Switching to recycled and renewable inputs is a big part of the solution, as is the development of low-emission dyeing techniques and biobased and biodegradable materials. To date, we’ve made significant progress on recycling the high-quality polyester and nylon we use in many of our best products. In 1993, Patagonia was the first outdoor clothing manufacturer to transform trash into fleece, and this fall, 69 percent of all materials used in Patagonia products will be recycled. By using recycled materials in this one season alone, we are reducing our carbon footprint by 20,000 tons of CO2e―that’s like taking 4,200 cars off the road for one year.
But material changes will never bring us to net-zero emissions. So Patagonia’s environmental responsibility team is working on the long-term goal of converting our suppliers, the businesses we work with across our supply chain, to reduce the amount of energy used in their operations. Strategies to do so are broad in scope, from installing more energy efficient machinery to using renewable energy in their operations. These tactics will ensure that any product that comes out of one of these factories has a lower carbon footprint.This is a behemoth task, given our number of suppliers and the way renewable energy policies differ from country to country―nonetheless, it is one that we are committed to seeing through by partnering closely with our suppliers and imagining innovative ways to fund these changes
Beyond these efforts, Patagonia is investing in carbon sequestration projects that we believe could eventually help reverse the climate crisis. Through regenerative organic agriculture and reforestation in particular, Patagonia is looking to expand efforts that capture carbon from the atmosphere and store it deep in the soil, where it can no longer wreak havoc.

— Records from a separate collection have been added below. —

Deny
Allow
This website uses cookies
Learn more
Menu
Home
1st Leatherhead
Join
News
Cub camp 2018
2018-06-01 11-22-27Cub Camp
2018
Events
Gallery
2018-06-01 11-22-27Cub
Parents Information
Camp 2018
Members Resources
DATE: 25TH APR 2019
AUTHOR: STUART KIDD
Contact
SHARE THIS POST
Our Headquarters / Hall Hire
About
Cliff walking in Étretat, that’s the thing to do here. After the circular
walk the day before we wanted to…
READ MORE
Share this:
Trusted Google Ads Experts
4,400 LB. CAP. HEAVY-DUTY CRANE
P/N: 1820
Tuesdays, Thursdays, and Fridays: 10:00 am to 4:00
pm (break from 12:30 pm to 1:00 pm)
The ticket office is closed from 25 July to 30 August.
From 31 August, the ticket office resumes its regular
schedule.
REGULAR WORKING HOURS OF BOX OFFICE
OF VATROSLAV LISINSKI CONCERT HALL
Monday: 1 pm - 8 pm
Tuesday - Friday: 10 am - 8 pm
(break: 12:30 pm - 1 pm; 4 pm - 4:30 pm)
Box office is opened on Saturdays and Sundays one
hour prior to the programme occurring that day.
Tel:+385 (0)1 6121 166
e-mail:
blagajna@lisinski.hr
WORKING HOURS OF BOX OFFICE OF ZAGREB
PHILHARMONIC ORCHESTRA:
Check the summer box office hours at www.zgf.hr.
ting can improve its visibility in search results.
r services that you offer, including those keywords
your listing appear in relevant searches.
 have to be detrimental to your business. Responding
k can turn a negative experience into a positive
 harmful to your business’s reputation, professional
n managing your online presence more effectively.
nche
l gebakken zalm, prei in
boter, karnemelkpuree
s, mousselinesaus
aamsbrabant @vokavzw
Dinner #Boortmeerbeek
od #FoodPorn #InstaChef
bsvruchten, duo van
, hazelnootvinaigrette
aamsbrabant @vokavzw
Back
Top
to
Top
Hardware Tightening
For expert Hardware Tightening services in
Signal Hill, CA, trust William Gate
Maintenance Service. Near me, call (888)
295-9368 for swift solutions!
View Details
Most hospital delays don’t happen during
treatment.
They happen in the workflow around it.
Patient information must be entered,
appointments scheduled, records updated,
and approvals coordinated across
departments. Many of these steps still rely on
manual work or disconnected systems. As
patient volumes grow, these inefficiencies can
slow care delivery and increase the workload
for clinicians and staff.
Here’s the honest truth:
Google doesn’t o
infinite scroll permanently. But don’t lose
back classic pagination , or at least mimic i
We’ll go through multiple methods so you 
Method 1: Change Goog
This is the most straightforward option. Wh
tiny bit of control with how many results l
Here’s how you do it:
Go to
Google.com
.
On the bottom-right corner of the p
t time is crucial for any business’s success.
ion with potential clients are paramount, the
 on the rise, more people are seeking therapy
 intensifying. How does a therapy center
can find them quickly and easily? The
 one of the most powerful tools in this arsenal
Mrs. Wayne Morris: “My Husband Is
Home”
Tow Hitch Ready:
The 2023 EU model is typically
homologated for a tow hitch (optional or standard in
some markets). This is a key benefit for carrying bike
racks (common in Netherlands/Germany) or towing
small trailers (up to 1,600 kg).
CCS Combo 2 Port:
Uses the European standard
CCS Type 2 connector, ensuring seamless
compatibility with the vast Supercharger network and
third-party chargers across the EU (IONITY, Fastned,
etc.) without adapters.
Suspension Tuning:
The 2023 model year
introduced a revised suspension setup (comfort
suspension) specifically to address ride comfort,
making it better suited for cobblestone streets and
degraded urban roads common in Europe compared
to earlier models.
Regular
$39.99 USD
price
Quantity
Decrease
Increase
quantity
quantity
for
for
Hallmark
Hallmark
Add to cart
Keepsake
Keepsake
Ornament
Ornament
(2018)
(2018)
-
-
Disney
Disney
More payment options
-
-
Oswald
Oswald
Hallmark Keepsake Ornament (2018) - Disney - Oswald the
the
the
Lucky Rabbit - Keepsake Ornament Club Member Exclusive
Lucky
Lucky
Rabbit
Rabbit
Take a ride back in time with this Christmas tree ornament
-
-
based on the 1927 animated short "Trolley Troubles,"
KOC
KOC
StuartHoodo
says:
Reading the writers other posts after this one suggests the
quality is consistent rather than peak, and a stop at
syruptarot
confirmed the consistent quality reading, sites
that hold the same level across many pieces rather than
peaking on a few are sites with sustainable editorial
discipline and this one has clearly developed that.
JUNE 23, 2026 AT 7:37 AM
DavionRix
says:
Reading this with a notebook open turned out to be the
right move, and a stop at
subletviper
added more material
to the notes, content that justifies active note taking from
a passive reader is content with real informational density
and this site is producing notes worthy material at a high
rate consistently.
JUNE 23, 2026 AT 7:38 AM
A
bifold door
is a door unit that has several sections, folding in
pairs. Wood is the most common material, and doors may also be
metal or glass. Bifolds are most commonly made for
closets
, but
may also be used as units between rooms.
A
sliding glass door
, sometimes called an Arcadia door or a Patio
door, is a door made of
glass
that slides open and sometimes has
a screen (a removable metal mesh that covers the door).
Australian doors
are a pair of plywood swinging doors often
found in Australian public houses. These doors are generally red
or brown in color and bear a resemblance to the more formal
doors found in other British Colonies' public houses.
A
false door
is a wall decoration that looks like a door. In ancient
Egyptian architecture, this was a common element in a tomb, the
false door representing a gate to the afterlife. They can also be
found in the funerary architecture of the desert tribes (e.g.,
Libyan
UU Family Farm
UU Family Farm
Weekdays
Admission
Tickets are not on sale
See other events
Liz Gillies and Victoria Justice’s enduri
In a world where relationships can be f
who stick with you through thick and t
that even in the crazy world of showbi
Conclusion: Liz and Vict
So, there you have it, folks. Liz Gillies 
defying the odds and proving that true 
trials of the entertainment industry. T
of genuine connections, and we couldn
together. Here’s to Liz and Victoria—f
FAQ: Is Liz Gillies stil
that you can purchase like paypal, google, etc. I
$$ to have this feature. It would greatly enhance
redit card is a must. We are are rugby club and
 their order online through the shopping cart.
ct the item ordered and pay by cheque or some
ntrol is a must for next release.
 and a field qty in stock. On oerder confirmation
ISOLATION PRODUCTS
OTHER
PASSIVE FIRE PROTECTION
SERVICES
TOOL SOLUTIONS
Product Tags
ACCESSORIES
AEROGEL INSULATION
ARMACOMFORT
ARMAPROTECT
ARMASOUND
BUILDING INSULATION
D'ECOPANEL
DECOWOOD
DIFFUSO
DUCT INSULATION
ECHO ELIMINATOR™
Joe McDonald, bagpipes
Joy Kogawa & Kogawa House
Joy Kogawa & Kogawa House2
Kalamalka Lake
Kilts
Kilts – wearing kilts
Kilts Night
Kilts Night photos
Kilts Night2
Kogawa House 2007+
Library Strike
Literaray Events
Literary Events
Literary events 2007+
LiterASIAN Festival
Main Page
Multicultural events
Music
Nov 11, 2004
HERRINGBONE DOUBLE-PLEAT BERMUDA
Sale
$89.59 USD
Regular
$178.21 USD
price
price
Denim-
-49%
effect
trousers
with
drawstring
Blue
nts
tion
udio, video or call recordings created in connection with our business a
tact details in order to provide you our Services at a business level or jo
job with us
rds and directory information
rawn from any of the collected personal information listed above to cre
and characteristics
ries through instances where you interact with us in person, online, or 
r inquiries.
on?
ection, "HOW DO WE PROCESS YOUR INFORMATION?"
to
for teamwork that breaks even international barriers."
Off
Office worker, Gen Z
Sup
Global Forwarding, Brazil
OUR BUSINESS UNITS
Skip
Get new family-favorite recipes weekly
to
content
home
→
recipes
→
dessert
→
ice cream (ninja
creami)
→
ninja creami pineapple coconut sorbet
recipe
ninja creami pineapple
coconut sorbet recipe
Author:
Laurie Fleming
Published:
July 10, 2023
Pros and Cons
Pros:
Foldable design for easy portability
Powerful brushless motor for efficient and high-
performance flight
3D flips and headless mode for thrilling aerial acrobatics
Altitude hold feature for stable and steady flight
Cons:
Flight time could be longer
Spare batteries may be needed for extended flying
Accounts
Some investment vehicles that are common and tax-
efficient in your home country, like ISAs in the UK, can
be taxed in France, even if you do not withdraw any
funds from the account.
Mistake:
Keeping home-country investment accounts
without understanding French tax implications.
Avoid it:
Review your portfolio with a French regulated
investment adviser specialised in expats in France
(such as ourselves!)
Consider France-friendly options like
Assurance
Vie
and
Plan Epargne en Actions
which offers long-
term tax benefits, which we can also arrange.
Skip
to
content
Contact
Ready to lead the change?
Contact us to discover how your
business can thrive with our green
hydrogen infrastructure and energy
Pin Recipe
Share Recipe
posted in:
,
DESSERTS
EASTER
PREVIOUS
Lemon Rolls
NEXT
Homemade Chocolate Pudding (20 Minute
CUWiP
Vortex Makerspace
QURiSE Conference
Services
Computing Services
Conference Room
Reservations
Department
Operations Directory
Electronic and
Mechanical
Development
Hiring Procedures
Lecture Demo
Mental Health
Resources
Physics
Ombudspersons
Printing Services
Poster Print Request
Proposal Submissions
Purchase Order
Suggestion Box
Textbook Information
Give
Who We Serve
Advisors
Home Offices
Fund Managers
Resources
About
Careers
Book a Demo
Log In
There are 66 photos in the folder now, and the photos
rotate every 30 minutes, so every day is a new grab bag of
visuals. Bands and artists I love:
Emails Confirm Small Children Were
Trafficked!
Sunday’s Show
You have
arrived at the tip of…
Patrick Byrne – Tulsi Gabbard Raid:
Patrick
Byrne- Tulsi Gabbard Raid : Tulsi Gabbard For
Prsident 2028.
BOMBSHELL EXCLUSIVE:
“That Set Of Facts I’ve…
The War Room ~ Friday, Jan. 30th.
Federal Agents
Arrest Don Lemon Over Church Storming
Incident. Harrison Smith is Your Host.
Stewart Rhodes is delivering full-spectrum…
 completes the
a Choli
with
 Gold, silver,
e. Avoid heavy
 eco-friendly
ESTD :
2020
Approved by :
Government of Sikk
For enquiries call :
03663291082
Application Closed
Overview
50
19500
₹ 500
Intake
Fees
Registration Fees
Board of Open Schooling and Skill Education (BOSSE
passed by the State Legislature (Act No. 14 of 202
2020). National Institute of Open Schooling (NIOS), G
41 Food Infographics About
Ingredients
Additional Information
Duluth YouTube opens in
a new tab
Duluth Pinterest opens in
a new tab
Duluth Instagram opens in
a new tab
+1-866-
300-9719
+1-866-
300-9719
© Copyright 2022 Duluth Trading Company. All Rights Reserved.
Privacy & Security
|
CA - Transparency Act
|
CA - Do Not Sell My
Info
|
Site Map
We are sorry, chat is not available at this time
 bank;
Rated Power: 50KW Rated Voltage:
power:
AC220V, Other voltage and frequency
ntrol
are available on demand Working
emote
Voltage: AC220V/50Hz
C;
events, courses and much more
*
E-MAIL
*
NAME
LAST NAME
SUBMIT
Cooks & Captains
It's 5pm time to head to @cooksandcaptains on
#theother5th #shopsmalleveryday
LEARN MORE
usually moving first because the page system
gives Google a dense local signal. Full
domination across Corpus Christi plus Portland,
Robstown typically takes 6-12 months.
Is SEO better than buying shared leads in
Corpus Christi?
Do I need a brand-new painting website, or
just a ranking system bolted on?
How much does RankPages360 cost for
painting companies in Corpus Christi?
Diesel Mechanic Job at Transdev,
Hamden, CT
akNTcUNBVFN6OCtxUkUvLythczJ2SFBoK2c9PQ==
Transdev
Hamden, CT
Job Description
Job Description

But balancing our absolute carbon emissions with external investments and carbon sequestration initiatives is not our ultimate goal. “I see Patagonia’s carbon-neutral by 2025 goal more as the starting point in our carbon-neutrality journey,” says Hendricks. “Ultimately, we want to rely less and less on offset mechanisms and see our gross emissions plummet toward zero.”
We Can’t Do It Alone
To really make a difference, though, we need customers and other businesses to join in this movement. When compared to Nike’s whopping $36-billion business, Patagonia is still a relatively small company. We need more brands―especially the big ones―to look for ways to lessen their impact on people and the planet. And we need their customers to ask them to step up.
“The climate crisis is staring at us in the face and we’ve got to do something about it,” says Hendricks. “For so long, businesses have taken incremental steps toward sustainability. We have 11 years to turn this ship around. At Patagonia, we decided we need to go all in. We can’t just set small goals, we have to go for it.”